:: DATA FOR THIS TASK ::
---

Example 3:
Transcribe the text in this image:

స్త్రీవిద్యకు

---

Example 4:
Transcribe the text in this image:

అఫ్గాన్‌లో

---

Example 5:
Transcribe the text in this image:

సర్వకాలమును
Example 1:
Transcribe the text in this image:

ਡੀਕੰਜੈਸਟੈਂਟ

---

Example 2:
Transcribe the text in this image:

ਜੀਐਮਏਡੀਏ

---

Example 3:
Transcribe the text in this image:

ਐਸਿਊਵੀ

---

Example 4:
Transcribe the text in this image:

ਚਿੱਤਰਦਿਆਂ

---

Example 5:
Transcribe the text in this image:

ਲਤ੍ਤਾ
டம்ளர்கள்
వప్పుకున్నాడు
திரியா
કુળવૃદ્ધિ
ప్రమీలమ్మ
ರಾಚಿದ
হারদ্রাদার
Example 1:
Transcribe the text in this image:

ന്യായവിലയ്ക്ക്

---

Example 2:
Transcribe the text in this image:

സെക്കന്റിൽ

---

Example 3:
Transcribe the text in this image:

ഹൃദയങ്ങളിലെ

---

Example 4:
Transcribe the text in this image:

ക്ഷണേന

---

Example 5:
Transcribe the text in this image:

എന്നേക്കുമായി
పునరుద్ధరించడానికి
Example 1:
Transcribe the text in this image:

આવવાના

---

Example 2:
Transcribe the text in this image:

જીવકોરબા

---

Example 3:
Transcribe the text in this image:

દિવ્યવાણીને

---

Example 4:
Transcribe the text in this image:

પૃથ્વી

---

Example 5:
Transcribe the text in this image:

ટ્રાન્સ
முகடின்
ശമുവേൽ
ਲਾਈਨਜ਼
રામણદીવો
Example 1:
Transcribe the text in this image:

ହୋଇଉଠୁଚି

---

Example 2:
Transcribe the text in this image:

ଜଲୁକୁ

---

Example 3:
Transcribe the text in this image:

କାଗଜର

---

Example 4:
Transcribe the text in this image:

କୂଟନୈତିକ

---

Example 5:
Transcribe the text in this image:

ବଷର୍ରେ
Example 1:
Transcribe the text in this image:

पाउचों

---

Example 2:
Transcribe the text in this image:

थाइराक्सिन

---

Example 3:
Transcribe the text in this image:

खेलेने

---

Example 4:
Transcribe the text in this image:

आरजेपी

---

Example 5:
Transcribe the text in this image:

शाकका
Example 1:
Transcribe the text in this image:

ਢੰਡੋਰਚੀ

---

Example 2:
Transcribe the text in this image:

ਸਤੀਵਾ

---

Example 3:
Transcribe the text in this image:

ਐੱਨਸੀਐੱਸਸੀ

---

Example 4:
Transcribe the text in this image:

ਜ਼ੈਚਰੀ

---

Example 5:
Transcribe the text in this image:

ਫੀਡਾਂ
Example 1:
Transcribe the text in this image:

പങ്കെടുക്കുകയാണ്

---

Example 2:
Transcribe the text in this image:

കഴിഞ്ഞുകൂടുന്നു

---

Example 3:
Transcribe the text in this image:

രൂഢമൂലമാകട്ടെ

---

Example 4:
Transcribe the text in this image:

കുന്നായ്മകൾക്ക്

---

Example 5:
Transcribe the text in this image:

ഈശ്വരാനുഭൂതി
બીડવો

:: YOUR INSTRUCTIONS ::
Write each line above out exactly.

:: TASK OUTPUT ::
---

Example 3:
Transcribe the text in this image:

స్త్రీవిద్యకు

---

Example 4:
Transcribe the text in this image:

అఫ్గాన్‌లో

---

Example 5:
Transcribe the text in this image:

సర్వకాలమును
Example 1:
Transcribe the text in this image:

ਡੀਕੰਜੈਸਟੈਂਟ

---

Example 2:
Transcribe the text in this image:

ਜੀਐਮਏਡੀਏ

---

Example 3:
Transcribe the text in this image:

ਐਸਿਊਵੀ

---

Example 4:
Transcribe the text in this image:

ਚਿੱਤਰਦਿਆਂ

---

Example 5:
Transcribe the text in this image:

ਲਤ੍ਤਾ
டம்ளர்கள்
వప్పుకున్నాడు
திரியா
કુળવૃદ્ધિ
ప్రమీలమ్మ
ರಾಚಿದ
হারদ্রাদার
Example 1:
Transcribe the text in this image:

ന്യായവിലയ്ക്ക്

---

Example 2:
Transcribe the text in this image:

സെക്കന്റിൽ

---

Example 3:
Transcribe the text in this image:

ഹൃദയങ്ങളിലെ

---

Example 4:
Transcribe the text in this image:

ക്ഷണേന

---

Example 5:
Transcribe the text in this image:

എന്നേക്കുമായി
పునరుద్ధరించడానికి
Example 1:
Transcribe the text in this image:

આવવાના

---

Example 2:
Transcribe the text in this image:

જીવકોરબા

---

Example 3:
Transcribe the text in this image:

દિવ્યવાણીને

---

Example 4:
Transcribe the text in this image:

પૃથ્વી

---

Example 5:
Transcribe the text in this image:

ટ્રાન્સ
முகடின்
ശമുവേൽ
ਲਾਈਨਜ਼
રામણદીવો
Example 1:
Transcribe the text in this image:

ହୋଇଉଠୁଚି

---

Example 2:
Transcribe the text in this image:

ଜଲୁକୁ

---

Example 3:
Transcribe the text in this image:

କାଗଜର

---

Example 4:
Transcribe the text in this image:

କୂଟନୈତିକ

---

Example 5:
Transcribe the text in this image:

ବଷର୍ରେ
Example 1:
Transcribe the text in this image:

पाउचों

---

Example 2:
Transcribe the text in this image:

थाइराक्सिन

---

Example 3:
Transcribe the text in this image:

खेलेने

---

Example 4:
Transcribe the text in this image:

आरजेपी

---

Example 5:
Transcribe the text in this image:

शाकका
Example 1:
Transcribe the text in this image:

ਢੰਡੋਰਚੀ

---

Example 2:
Transcribe the text in this image:

ਸਤੀਵਾ

---

Example 3:
Transcribe the text in this image:

ਐੱਨਸੀਐੱਸਸੀ

---

Example 4:
Transcribe the text in this image:

ਜ਼ੈਚਰੀ

---

Example 5:
Transcribe the text in this image:

ਫੀਡਾਂ
Example 1:
Transcribe the text in this image:

പങ്കെടുക്കുകയാണ്

---

Example 2:
Transcribe the text in this image:

കഴിഞ്ഞുകൂടുന്നു

---

Example 3:
Transcribe the text in this image:

രൂഢമൂലമാകട്ടെ

---

Example 4:
Transcribe the text in this image:

കുന്നായ്മകൾക്ക്

---

Example 5:
Transcribe the text in this image:

ഈശ്വരാനുഭൂതി
બીડવો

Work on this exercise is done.